⟨

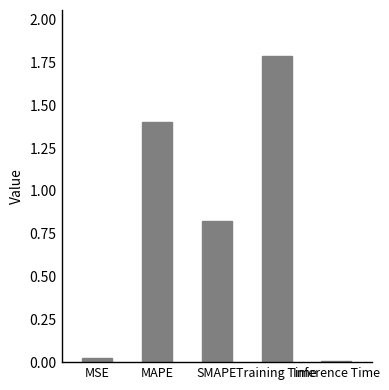

What is the sum of all values?

4.0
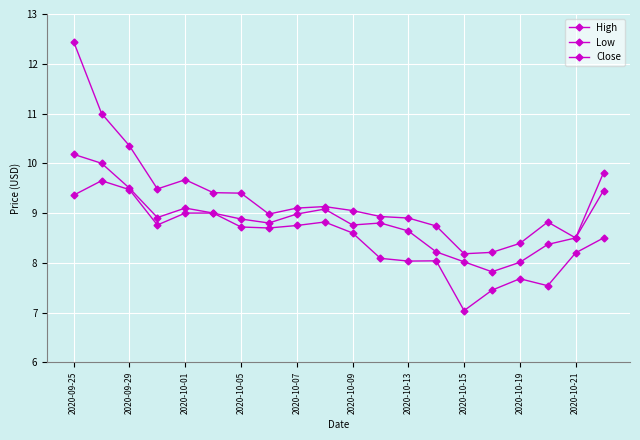

At which label does Low first exceed 8?

2020-09-25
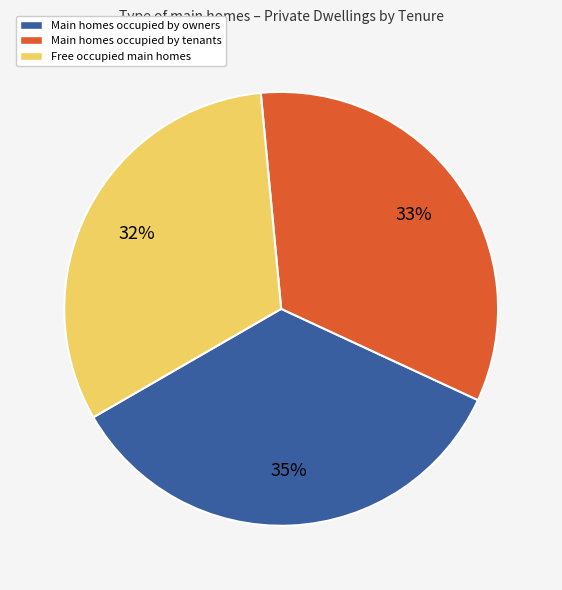

To the nearest percent, what is the difference between the largest and smallest slice percentages?

3%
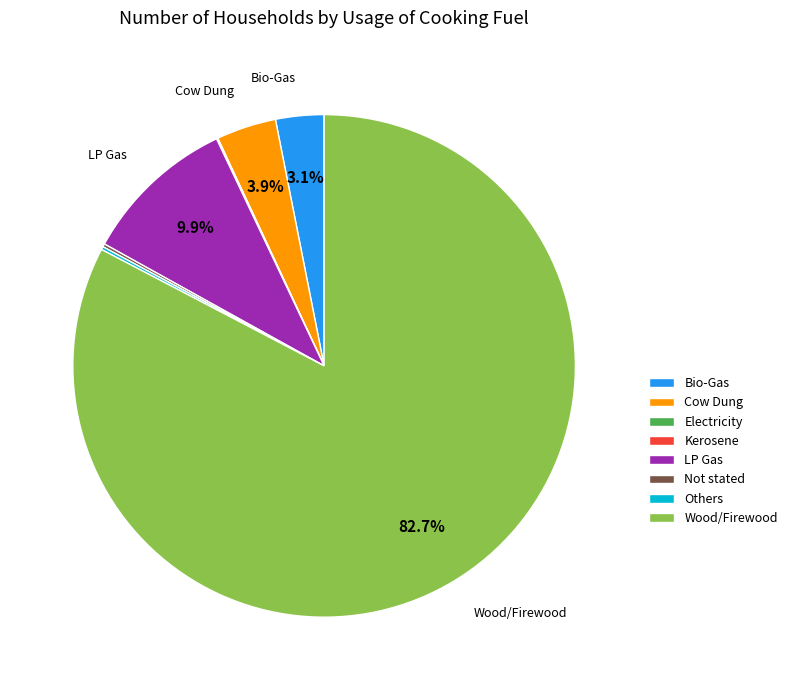

Is Wood/Firewood the majority of the pie?

Yes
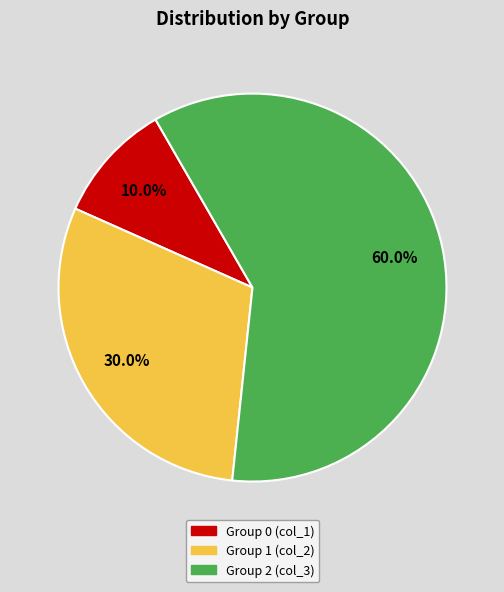

Is there a majority slice in this chart?

Yes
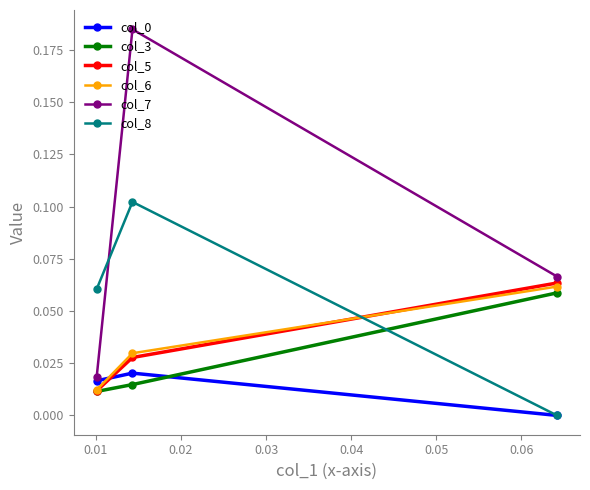

Which series has the widest spread of values?

col_7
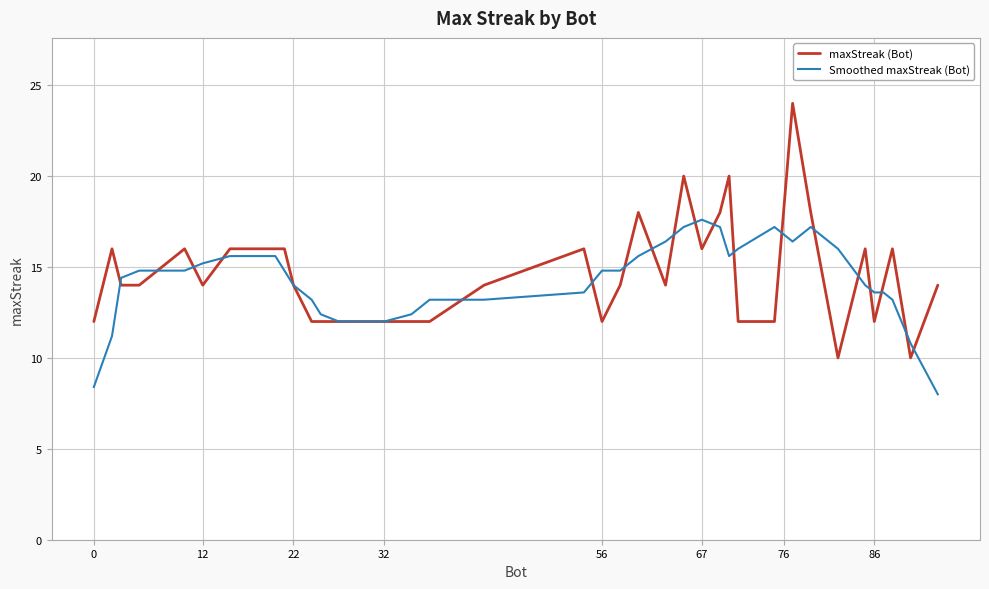

List the series in order of their peak value, lowest first.

Smoothed maxStreak (Bot), maxStreak (Bot)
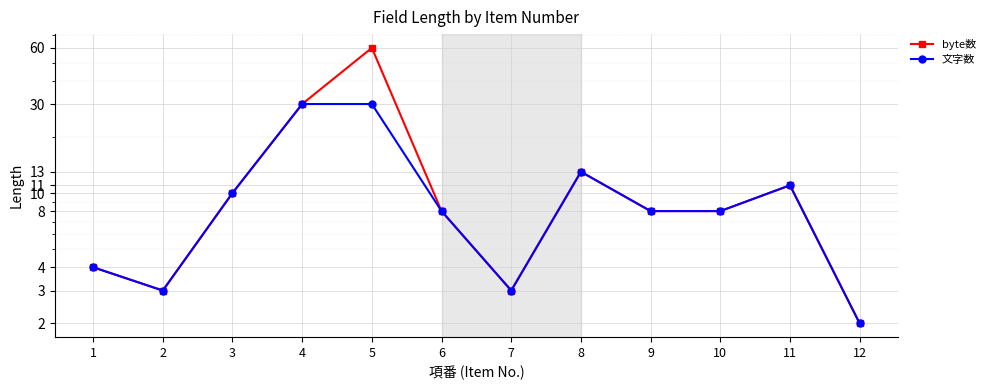

How many values in the byte数 series exceed 8?

5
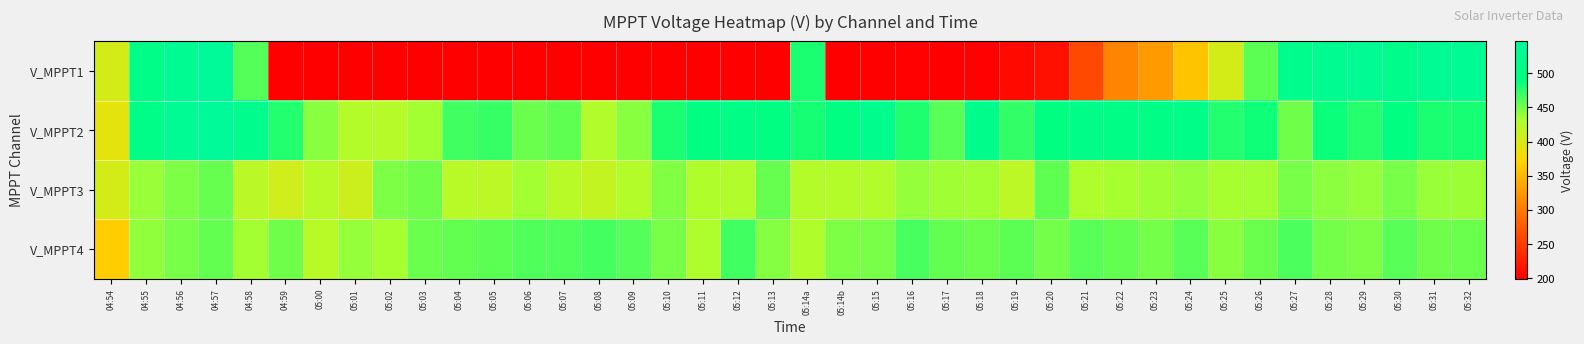

How many series are shown in this chart?

4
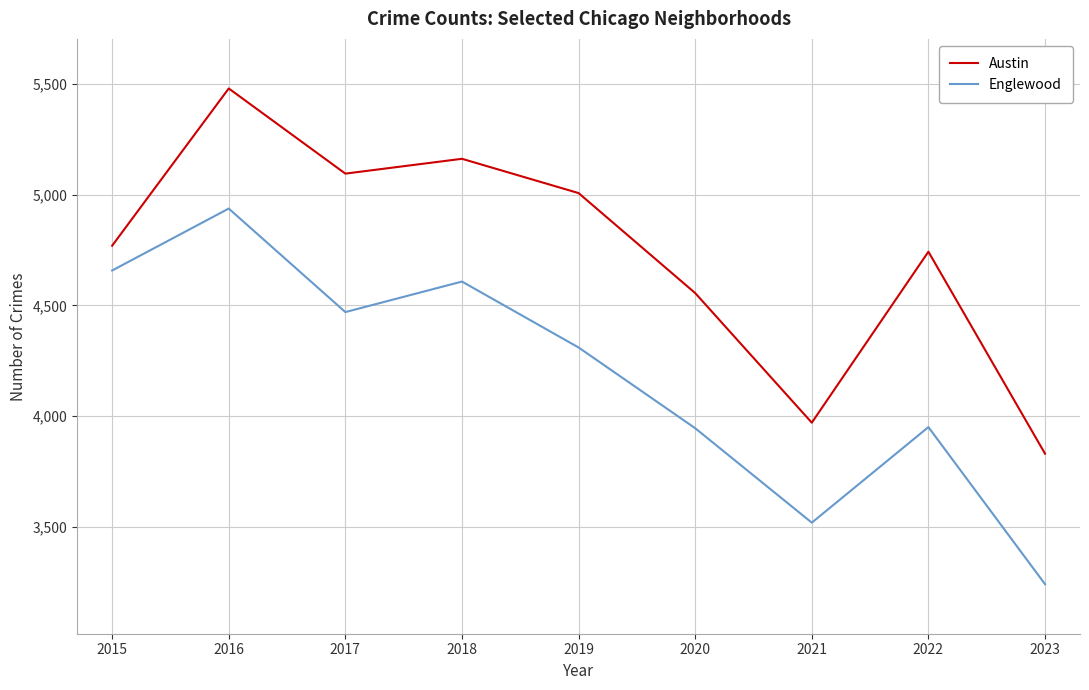

At which category does the chart reach its minimum across all series?

2023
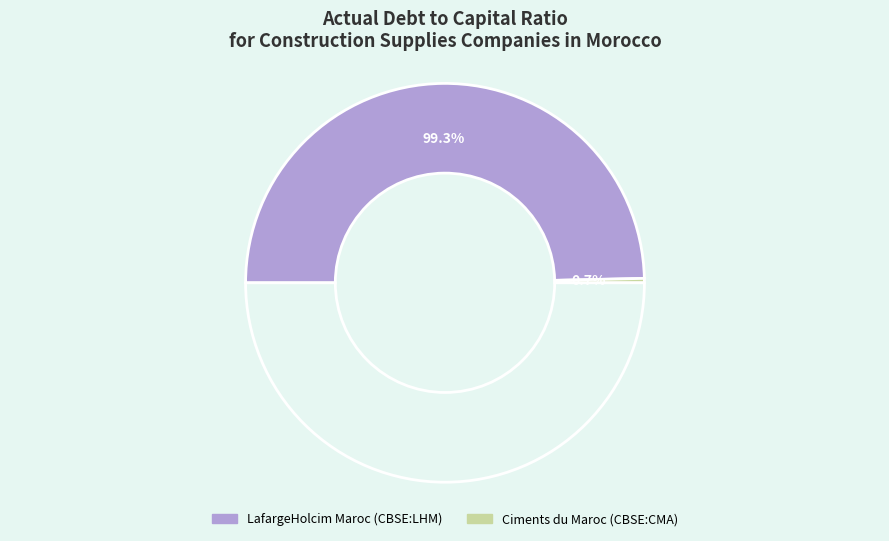

Rank the categories by value from highest to lowest.

LafargeHolcim Maroc (CBSE:LHM), Ciments du Maroc (CBSE:CMA)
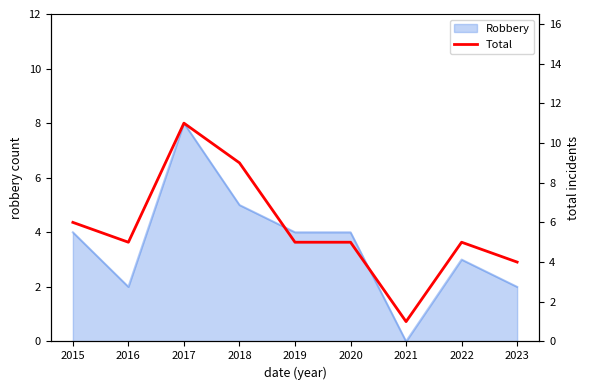

What is the sum of all values?

51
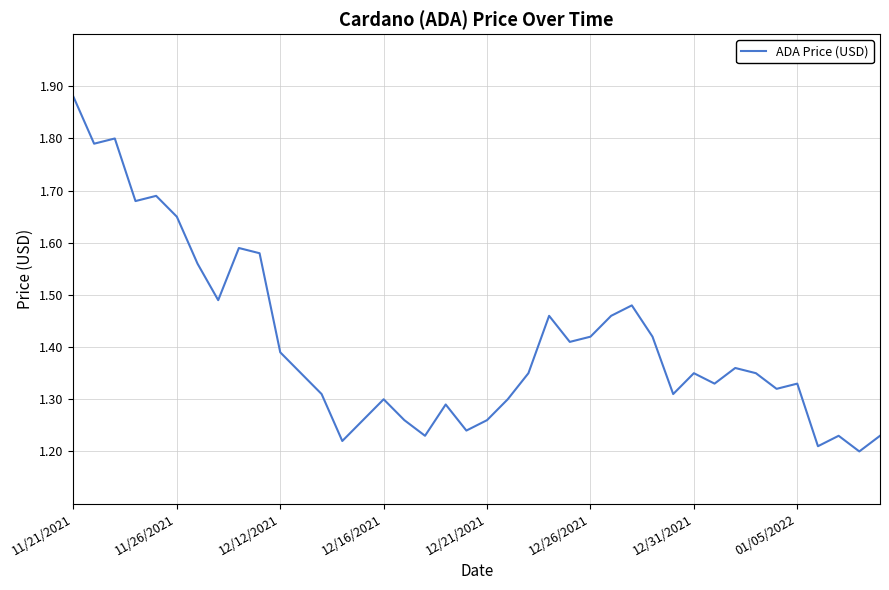

How many lines are shown in the chart?

1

⟩

_Work to be completed_
Which lines in the entries above contain the word "first"? Copy each of them out in full.

_Response to this task_
At which label does Low first exceed 8?
List the series in order of their peak value, lowest first.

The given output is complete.